Приблизившись к кладбищу, я почувствовал, как в сердце мне вонзились тонкие иглы. А вот уже показались развалины церкви. Ничего не изменилось. Видно, нога человеческая не ступала здесь с тех пор.

Я осторожно ступаю по поляне перед церковью, словно боюсь спугнуть чей-то покой. А вот и то место, где я спал тогда. Вот здесь, прислонившись спиной к дереву, сидел Дато. И Гия спал тут же, уткнувшись лицом в траву.

Я опять вижу его широко раскинутые руки, жутко полуприкрытый глаз и опять ищу на его спине следы пуль.

А вот и сломанное ружье. Оно валяется точно так же, как бросил его тогда хозяин. Разросшаяся трава укрыла ствол, а от дождей и росы он основательно заржавел и уже не блестит, как раньше.

Внезапно ствол сдвинулся с места.

Я вздрогнул.

Может, просто показалось?

Ствол сдвинулся еще больше.

Нет, зрение не подводит меня.

Неожиданно из дула показалась головка зеленовато-желтой ящерицы. Увидев меня, она тут же юркнула обратно. Потом как пуля вылетела из дула и, скользнув по траве, исчезла в развалинах церкви.

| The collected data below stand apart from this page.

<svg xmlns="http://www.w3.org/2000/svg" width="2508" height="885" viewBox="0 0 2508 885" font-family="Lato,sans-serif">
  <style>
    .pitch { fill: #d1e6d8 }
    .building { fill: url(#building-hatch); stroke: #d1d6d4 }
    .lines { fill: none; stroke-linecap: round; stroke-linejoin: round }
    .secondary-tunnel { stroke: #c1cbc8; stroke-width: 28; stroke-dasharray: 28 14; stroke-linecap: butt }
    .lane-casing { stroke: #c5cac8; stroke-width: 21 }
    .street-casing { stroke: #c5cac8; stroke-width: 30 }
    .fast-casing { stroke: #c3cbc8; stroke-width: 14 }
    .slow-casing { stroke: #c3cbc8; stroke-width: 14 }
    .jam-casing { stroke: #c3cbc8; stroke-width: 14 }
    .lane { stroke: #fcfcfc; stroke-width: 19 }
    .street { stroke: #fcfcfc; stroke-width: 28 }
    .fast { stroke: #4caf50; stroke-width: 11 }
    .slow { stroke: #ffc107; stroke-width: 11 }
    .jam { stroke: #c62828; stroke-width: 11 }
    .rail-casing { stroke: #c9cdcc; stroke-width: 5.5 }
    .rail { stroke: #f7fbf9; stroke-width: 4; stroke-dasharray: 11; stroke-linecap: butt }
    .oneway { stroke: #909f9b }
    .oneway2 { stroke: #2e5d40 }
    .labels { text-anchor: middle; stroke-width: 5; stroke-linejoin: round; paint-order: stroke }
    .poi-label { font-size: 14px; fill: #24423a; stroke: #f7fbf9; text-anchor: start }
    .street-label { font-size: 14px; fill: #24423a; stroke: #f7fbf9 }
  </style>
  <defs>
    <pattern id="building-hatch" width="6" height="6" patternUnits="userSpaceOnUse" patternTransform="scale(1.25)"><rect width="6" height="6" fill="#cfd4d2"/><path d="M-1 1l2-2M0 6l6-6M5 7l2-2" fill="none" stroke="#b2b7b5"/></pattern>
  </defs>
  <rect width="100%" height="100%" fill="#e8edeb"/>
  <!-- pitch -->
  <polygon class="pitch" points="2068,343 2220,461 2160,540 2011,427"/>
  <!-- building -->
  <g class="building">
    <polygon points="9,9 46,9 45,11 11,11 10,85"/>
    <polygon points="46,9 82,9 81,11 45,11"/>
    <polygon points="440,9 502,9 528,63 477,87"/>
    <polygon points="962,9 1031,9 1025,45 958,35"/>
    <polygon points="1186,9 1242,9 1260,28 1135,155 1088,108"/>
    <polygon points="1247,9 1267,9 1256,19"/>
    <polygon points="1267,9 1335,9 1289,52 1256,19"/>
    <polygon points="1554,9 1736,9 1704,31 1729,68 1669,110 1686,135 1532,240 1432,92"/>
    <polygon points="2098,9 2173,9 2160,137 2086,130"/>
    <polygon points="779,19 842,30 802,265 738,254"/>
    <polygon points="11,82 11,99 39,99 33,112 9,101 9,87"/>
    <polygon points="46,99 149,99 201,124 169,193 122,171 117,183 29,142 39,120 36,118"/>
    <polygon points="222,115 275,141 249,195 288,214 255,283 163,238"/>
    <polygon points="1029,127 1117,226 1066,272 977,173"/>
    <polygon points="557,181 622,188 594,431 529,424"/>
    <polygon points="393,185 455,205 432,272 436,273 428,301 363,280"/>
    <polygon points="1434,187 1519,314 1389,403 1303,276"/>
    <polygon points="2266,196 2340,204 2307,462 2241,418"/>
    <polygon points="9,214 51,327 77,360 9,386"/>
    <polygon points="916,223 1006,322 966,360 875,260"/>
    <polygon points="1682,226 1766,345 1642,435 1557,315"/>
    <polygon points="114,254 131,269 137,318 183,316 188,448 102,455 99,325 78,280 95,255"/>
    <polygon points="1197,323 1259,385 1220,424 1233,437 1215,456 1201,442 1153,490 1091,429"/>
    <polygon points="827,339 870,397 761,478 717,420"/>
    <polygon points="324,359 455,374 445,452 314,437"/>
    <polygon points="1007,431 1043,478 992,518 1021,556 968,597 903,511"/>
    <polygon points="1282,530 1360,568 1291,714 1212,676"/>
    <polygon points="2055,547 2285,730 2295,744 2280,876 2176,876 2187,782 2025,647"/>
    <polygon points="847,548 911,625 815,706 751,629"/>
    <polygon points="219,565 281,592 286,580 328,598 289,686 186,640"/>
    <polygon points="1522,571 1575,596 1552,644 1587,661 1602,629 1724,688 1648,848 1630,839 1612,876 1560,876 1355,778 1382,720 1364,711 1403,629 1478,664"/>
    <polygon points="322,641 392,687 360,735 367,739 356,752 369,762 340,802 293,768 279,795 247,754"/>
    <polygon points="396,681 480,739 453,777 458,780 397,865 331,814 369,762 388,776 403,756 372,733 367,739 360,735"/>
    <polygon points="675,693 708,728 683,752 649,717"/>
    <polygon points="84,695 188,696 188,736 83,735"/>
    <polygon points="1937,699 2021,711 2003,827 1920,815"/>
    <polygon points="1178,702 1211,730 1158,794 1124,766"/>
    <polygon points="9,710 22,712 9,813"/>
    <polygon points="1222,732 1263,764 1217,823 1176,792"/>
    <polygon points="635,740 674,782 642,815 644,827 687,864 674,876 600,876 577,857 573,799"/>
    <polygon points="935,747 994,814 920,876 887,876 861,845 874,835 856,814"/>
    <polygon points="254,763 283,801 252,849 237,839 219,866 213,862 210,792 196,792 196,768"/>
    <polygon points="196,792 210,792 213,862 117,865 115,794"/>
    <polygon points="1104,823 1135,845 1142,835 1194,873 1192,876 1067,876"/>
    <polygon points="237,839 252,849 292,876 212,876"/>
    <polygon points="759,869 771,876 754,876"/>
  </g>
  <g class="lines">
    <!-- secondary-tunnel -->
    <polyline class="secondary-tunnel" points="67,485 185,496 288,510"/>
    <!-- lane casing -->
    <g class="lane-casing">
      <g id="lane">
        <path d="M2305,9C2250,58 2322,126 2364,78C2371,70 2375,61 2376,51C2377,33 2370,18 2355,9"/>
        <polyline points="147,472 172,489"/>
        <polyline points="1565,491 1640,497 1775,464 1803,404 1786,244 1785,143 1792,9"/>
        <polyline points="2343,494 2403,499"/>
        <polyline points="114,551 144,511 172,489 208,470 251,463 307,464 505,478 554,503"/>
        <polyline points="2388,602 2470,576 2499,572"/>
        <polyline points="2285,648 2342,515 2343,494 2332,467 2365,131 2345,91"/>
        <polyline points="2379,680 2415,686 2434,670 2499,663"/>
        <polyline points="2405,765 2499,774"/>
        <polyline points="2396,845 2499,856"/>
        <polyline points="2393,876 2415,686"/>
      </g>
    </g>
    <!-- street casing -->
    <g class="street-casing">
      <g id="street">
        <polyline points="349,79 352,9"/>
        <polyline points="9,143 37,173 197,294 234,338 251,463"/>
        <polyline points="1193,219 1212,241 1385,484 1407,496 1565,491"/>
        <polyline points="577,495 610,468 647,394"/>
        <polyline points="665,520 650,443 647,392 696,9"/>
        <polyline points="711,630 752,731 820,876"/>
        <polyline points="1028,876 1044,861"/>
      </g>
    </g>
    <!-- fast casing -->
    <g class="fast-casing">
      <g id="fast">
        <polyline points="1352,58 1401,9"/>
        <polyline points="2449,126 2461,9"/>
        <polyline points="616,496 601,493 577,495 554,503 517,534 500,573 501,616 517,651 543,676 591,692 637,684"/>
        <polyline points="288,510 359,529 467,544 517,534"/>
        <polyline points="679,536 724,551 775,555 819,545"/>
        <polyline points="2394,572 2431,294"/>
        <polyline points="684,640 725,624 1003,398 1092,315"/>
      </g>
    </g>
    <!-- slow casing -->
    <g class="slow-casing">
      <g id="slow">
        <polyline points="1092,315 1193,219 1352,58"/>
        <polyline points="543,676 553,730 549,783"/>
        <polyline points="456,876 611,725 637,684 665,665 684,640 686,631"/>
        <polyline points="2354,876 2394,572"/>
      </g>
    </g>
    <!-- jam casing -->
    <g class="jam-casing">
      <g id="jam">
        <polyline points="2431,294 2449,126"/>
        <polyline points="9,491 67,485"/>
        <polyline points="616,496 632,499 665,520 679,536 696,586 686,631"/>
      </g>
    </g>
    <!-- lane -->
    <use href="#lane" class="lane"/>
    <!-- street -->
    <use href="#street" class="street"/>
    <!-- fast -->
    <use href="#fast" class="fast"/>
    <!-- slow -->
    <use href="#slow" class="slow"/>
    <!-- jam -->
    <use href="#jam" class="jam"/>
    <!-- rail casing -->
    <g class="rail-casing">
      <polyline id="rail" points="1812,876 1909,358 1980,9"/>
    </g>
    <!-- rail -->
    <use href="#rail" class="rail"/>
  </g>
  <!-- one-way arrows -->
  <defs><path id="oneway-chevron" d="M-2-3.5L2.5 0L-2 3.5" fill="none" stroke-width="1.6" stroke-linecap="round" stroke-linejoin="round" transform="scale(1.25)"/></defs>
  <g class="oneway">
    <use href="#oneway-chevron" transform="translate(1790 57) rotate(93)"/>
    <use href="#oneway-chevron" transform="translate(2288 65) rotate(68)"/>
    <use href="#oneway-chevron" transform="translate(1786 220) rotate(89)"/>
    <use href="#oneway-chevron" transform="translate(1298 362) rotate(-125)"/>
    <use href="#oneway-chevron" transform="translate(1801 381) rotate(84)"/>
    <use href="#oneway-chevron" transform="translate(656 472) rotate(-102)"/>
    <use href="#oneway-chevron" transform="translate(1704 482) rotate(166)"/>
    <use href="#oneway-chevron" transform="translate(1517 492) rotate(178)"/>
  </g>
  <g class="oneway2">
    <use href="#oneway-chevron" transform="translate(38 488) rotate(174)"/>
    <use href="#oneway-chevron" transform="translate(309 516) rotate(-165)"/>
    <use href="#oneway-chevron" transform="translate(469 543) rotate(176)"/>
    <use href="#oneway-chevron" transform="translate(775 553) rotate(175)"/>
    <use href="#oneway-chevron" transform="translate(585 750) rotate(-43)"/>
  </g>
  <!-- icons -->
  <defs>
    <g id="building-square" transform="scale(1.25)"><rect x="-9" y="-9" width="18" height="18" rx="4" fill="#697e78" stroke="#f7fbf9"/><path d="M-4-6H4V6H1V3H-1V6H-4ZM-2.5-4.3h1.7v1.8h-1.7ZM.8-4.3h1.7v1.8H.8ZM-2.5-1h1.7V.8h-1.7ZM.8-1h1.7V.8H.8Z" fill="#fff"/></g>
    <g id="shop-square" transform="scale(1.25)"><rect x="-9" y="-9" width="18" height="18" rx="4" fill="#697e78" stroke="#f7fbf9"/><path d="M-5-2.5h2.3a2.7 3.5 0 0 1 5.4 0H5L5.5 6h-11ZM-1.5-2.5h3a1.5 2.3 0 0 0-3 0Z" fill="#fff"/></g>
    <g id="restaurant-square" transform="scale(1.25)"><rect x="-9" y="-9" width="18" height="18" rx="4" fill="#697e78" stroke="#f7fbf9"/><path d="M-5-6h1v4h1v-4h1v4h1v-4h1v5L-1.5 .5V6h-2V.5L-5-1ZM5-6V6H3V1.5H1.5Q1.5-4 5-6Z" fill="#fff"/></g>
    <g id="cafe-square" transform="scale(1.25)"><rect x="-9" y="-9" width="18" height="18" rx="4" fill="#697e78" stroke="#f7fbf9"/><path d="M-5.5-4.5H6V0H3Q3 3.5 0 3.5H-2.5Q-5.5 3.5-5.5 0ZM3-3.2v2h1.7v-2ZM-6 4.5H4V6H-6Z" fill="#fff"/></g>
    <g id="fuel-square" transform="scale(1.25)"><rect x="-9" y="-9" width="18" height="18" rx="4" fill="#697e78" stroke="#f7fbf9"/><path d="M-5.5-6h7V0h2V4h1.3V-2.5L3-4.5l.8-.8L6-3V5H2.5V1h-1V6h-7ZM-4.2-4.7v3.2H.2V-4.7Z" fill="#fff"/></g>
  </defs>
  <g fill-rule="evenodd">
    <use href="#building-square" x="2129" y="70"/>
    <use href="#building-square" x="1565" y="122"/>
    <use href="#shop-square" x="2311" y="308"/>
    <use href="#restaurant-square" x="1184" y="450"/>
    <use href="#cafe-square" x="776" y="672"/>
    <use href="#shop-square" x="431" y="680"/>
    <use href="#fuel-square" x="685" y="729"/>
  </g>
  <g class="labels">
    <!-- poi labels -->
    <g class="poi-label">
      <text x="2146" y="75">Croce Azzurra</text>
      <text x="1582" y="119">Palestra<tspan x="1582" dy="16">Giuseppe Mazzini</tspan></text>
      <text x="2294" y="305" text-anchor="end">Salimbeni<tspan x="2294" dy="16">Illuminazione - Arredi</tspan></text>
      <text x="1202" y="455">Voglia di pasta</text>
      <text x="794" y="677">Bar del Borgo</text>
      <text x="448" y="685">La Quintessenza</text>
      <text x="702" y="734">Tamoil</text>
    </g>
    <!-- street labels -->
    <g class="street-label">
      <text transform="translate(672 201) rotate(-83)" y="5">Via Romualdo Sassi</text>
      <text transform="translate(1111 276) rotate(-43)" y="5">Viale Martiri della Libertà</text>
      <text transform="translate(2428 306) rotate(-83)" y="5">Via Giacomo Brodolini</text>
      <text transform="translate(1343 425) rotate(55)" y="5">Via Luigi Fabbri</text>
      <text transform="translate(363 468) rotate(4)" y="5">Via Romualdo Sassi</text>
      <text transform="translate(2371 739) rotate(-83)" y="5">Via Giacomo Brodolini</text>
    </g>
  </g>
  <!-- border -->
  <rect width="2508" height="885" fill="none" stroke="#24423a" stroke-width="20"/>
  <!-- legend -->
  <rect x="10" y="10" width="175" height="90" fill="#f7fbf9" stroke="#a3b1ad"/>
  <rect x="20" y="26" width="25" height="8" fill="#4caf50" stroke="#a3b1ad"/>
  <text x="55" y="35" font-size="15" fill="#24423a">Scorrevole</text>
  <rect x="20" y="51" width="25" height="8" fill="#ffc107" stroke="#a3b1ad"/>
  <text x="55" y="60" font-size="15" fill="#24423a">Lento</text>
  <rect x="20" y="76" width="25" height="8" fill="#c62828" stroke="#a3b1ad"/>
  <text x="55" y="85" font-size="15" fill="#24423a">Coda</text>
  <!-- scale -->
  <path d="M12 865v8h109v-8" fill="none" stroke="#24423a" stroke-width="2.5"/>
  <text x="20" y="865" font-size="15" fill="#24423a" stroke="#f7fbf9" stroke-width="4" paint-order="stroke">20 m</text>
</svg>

Я в сердцах ругнул себя за трусость.

Я медленно вышел из церковной ограды и зашагал по дороге в лабораторию. Вся трава скошена. Стога, словно веснушки, рассыпались по склонам окрестных гор.

Торнике Гавашели положил трубку на пепельницу и взял в руки кий.

Ловкий, скользящий удар. Шар вкатился в лузу. Торнике с удовлетворением выпрямился. Он вразвалку направился к подоконнику, взял с пепельницы трубку и внимательно оглядел зеленое поле боя.

Торнике Гавашели.

Высокий, поджарый, седой. Астрофизик, член-корреспондент Грузинской академии наук. Ему под семьдесят. Моложавая, подтянутая фигура, но лицо сплошь изрыто морщинами.

У него длинные руки и изящные тонкие пальцы. Мускулистый, впалый юношеский живот, движения выразительны и грациозны.

Я никогда не видел его взволнованным. Когда спрашиваешь его о чем-нибудь, он долго не отвечает. Долгие паузы в разговоре сделались для него привычкой.

Вот и теперь он, как, впрочем, и всегда, попыхивая трубкой, невозмутимо кружит вокруг бильярдного стола, отыскивая наиболее оптимальный вариант.

Трубка неотделима от его существа. Когда он держит ее, у меня возникает ощущение, что от его гибкого тела отторгли какую-то значительную часть.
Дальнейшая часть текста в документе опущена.